### CFA Practice Question

There are 151 practice questions for this study session.

### CFA Practice Question

In theory, a firm wanting to maximize share value should pay out as much of its earnings in dividends as possible if it believes that:

A. investors are indifferent to the form of their return.
B. the company's future growth rate will be below its historical average.
C. the company will still have positive cash flow.
D. the company's future return on equity will be below its required rate of return.

User Comment
setmefree larger div payout is aimed to compensate for low ROE, hence lower capital gain? the firm is striking to balance, thus to max shareholder's return?? I dun get this question at all!!
setmefree okay, lets try reverse engineering: P = D/(k-g)if expected ROE is low, g will be low, this effects share price negatively; to offset, div payout has to be large, which also increases g, this makes sure P increases. But how can you rule out answer B?!???
stefdunk because the growth rate may still be above market rate
katybo if ROE < rr, you better return the capital to the shareholders via dividens so then can invest the money in a more profitable company.
haarlemmer Let's try in this way. By paying out more dividend, the company has lower retained earnings, thus lower equity. It may be used to offset the lower expected ROE as equity part could be reduced.
Nightsurfer Retaining the dividend puts it to an inefficient use.
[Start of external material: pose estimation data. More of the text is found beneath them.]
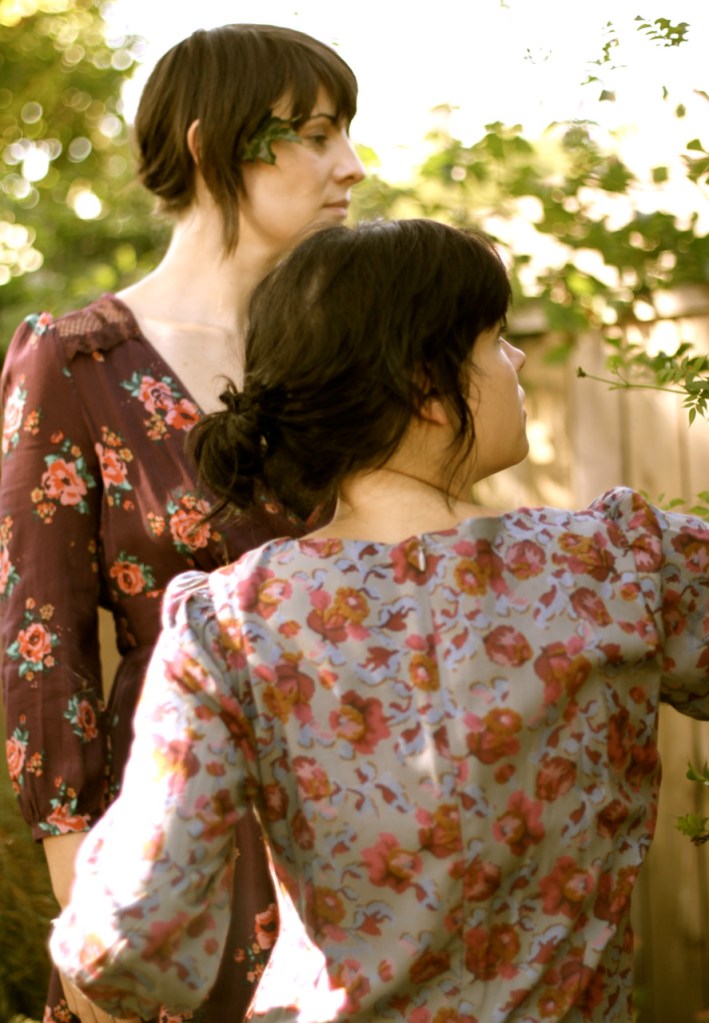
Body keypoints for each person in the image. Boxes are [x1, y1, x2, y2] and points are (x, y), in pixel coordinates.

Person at [49, 218, 709, 1022]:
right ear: (425, 388)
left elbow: (128, 937)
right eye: (495, 337)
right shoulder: (612, 567)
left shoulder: (232, 623)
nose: (519, 358)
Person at [0, 23, 364, 1023]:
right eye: (318, 133)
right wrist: (90, 915)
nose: (351, 165)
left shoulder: (341, 359)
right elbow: (46, 651)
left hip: (359, 834)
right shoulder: (74, 362)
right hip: (173, 843)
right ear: (210, 147)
Investors can find a better use outside the firm.
cp24 r = D/P +g ; g = ROE x retention rate

For D, a lower ROE results in a lower g (assuming the retention rate does not change) so to compensate increase D;
B is not correct. historical average has nothing to do with required rate of return.
davidt87 cp24 you cant keep the retention rate unchanged if you increase the dividend payout. they are reciprocal.

also i don't think the dividend discount model is the best way estimate the required rate of return and this question is meant to be conceptual.

but in that equation increasing D does drive down r, so long P/B > 1..

Which makes sense because investors would be skittish if you were increasing your payout ratio when P/B is less than 1.